> [Extrait choisi]:

■ ■ ■ ■ ■ ■ ■

J.J. ABRAMS – «RÉALISER STAR TREK C’EST UNE IDÉE SEXY»

Paru dans le Hors Série Geek de Technikart – 14/10/2009

LAST NIGHT, J.J SAVED MY LIFE
Génie du concept quatre étoiles ou spécialiste de la nourriture sous vide ? Quoiqu’on pense de J.J. Abrams, le créateur de «Lost» et d’«Alias» est un pur produit de notre époque geek friendly. Rencontre avec le Roi Midas d’Hollywood, à quelques mois de la sortie en salles de son «Star Trek» années zéro.

Arrêtons de se la raconter : si on aime Lost aujourd’hui, ce n’est pas grâce à J.J. Abrams, qui a quitté ses fonctions de « showrunner » au terme de la saison 1 pour réaliser des films à Hollywood – même s’il continue d’être crédité pour le génie sériel de ses partenaires Damon Lindelof et Carlton Cuse. Or, si on retire Lost à J.J. Abrams, que lui reste-t-il ? Les circonvolutions rambaldiennes d’Alias ? Les ados geignards et caméscopés de Cloverfield ? Etrange animal que cet enfant de la télé nourri des codes vitreux du soap opéra (jumeaux diaboliques, triangles amoureux, etc.), devenu, en l’espace de quelques années, le grand manitou de l’imaginaire à Hollywood, toutes disciplines confondues (ciné, télé, web).

■ ■ ■ ■ ■ ■ ■

> [Consigne]:
Recopiez intégralement l'article sur J.J. Abrams, sans en modifier un seul mot.

■ ■ ■ ■ ■ ■ ■

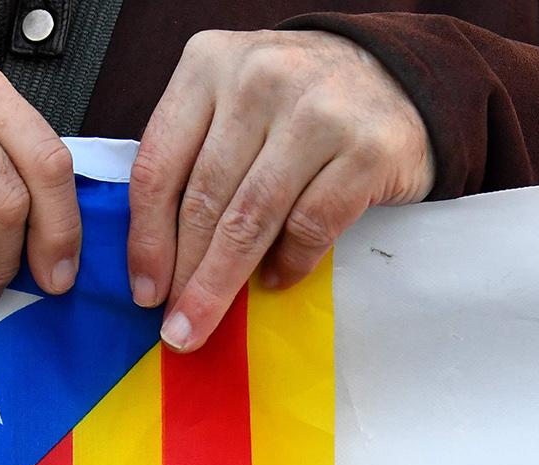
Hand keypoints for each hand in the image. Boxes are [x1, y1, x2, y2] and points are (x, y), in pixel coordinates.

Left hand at [128, 30, 435, 350]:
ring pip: (251, 219)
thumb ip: (194, 155)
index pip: (159, 165)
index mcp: (209, 63)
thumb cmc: (296, 103)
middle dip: (185, 275)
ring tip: (205, 323)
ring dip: (222, 283)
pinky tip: (277, 280)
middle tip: (175, 327)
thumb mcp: (231, 102)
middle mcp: (259, 78)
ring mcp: (317, 112)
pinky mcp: (367, 149)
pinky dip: (289, 263)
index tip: (143, 291)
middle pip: (204, 199)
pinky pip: (310, 226)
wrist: (395, 75)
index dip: (147, 239)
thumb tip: (159, 259)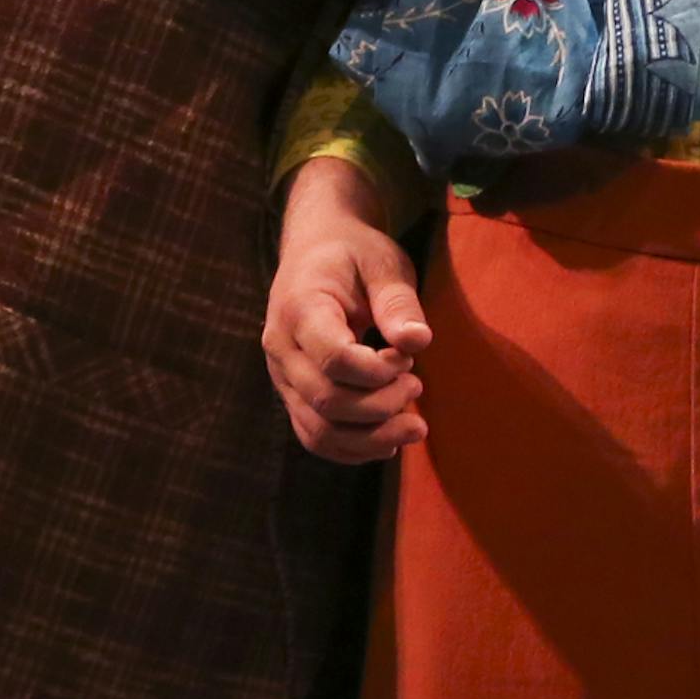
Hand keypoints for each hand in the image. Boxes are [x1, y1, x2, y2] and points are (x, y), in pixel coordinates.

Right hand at [264, 158, 432, 463]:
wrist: (316, 250)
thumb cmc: (354, 254)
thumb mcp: (383, 263)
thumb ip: (398, 301)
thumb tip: (418, 341)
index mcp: (300, 308)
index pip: (333, 359)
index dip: (378, 372)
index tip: (408, 358)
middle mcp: (281, 347)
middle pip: (326, 401)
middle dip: (381, 407)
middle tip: (417, 386)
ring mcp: (282, 376)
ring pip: (318, 431)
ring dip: (370, 439)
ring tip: (414, 426)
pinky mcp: (292, 393)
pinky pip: (314, 436)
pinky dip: (352, 449)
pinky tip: (389, 441)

■ ■ ■ ■ ■ ■ ■

> [Corrigé]:
J.J. ABRAMS – «RÉALISER STAR TREK C’EST UNE IDÉE SEXY»

Paru dans le Hors Série Geek de Technikart – 14/10/2009

LAST NIGHT, J.J SAVED MY LIFE
Génie du concept quatre étoiles ou spécialiste de la nourriture sous vide ? Quoiqu’on pense de J.J. Abrams, le créateur de «Lost» et d’«Alias» est un pur produit de notre époque geek friendly. Rencontre avec le Roi Midas d’Hollywood, à quelques mois de la sortie en salles de son «Star Trek» années zéro.

Arrêtons de se la raconter : si on aime Lost aujourd’hui, ce n’est pas grâce à J.J. Abrams, qui a quitté ses fonctions de « showrunner » au terme de la saison 1 pour réaliser des films à Hollywood – même s’il continue d’être crédité pour le génie sériel de ses partenaires Damon Lindelof et Carlton Cuse. Or, si on retire Lost à J.J. Abrams, que lui reste-t-il ? Les circonvolutions rambaldiennes d’Alias ? Les ados geignards et caméscopés de Cloverfield ? Etrange animal que cet enfant de la télé nourri des codes vitreux du soap opéra (jumeaux diaboliques, triangles amoureux, etc.), devenu, en l’espace de quelques années, le grand manitou de l’imaginaire à Hollywood, toutes disciplines confondues (ciné, télé, web).